Une Coupe du monde de football organisée dans un environnement et un climat désertique, mais « complètement neutre en carbone » ? Plusieurs ONG d'Europe contestent fermement cette allégation de la Fédération internationale de football association (Fifa) et de ses porte-parole, mentionnée notamment dans le cadre de sa campagne publicitaire. Au Royaume-Uni, en Suisse, en Belgique, aux Pays-Bas et en France, cinq de ces associations ont donc décidé de mener des actions en justice pour publicité trompeuse. C'est le cas de Notre affaire à tous, notamment, qui a déposé plainte auprès du Jury de déontologie publicitaire, ce mercredi 2 novembre, pour publicité mensongère.
Les ONG dénoncent, d'abord, l'utilisation de l'expression « tournoi le plus compact de l'histoire » censée illustrer la limitation des transports vers les stades. Or, les ONG notent la programmation de quelque 500 navettes aériennes quotidiennes en provenance des pays voisins. L'énergie électrique utilisée, pour la climatisation par exemple, proviendra, en outre, très largement de sources fossiles.
Un bilan des GES sous-estimé
Mais surtout, en se basant sur un rapport de l'organisation Carbon Market Watch, entre autres, les ONG observent une comptabilisation plus que douteuse des émissions de gaz à effet de serre engendrées par l'organisation du tournoi et le choix de « crédits carbone » de faible intégrité voués à les compenser. « Nous avons constaté que le bilan des émissions a été sous-estimé, notamment celles qui sont liées à construction des nouveaux stades, puisque la Fifa ne prend en compte que deux mois d'utilisation, sur une durée de vie potentielle de soixante ans, explique Gilles Dufrasne, spécialiste de la comptabilité carbone chez Carbon Market Watch. Or, nous savons bien qu'il y a peu de chances pour que ces équipements accueillent d'autres manifestations. »

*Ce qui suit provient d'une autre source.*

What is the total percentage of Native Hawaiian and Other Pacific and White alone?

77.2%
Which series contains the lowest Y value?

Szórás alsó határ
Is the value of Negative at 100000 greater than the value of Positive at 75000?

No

Carton rouge de professionnels du foot
Les ONG attendent des autorités qu'elles demandent à la Fifa de modifier cette communication jugée trompeuse, susceptible de prendre en otages des millions de téléspectateurs. Mais elles espèrent aussi amener le public et le milieu du football à se poser des questions et éviter le renouvellement de cette expérience malheureuse.
« La crise climatique à laquelle nous sommes confrontés est un immense défi pour l'humanité. C'est une question sérieuse. La Fifa ne peut pas prétendre tout et n'importe quoi au nom du marketing, explique Jérémie Suissa, délégué général de Notre Affaire à tous. Qui peut honnêtement croire que la construction de stades climatisés au milieu du désert puisse être neutre en carbone ? Les fans de football doivent pouvoir profiter de leur sport sans être pris en otages par les choix dramatiques de la Fifa, tant sur le plan humain qu'écologique. »

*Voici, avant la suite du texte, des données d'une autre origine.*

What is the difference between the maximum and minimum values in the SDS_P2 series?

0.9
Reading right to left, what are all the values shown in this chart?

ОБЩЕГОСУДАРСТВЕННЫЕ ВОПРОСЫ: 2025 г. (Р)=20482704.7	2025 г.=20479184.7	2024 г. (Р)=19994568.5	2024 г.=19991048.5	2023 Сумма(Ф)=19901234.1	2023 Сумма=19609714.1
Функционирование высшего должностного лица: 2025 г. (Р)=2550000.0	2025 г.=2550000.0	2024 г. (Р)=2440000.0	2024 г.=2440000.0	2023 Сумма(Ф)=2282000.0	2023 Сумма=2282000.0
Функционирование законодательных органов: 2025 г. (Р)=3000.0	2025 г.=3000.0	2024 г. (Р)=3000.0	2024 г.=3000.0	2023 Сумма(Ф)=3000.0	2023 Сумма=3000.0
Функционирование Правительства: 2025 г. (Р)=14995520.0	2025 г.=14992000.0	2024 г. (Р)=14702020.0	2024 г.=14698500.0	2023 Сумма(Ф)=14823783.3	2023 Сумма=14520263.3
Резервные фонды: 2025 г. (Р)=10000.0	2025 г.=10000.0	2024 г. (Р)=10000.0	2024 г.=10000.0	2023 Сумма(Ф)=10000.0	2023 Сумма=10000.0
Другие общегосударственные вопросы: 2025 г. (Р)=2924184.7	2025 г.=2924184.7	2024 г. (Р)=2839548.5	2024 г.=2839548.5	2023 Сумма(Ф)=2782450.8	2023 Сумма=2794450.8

Dans une lettre ouverte, publiée parallèlement au dépôt de ces plaintes, des joueurs et joueuses de football, ainsi que des organismes sportifs, enjoignent, par ailleurs, la Fifa de renoncer à ses affirmations et de mettre à jour sa stratégie climatique avant les prochains tournois. « Le changement climatique est l'adversaire auquel nous devons nous attaquer - et nous sommes déjà en plein dans les prolongations », déplorent les signataires. Aucun joueur français ne figure pour l'instant parmi eux.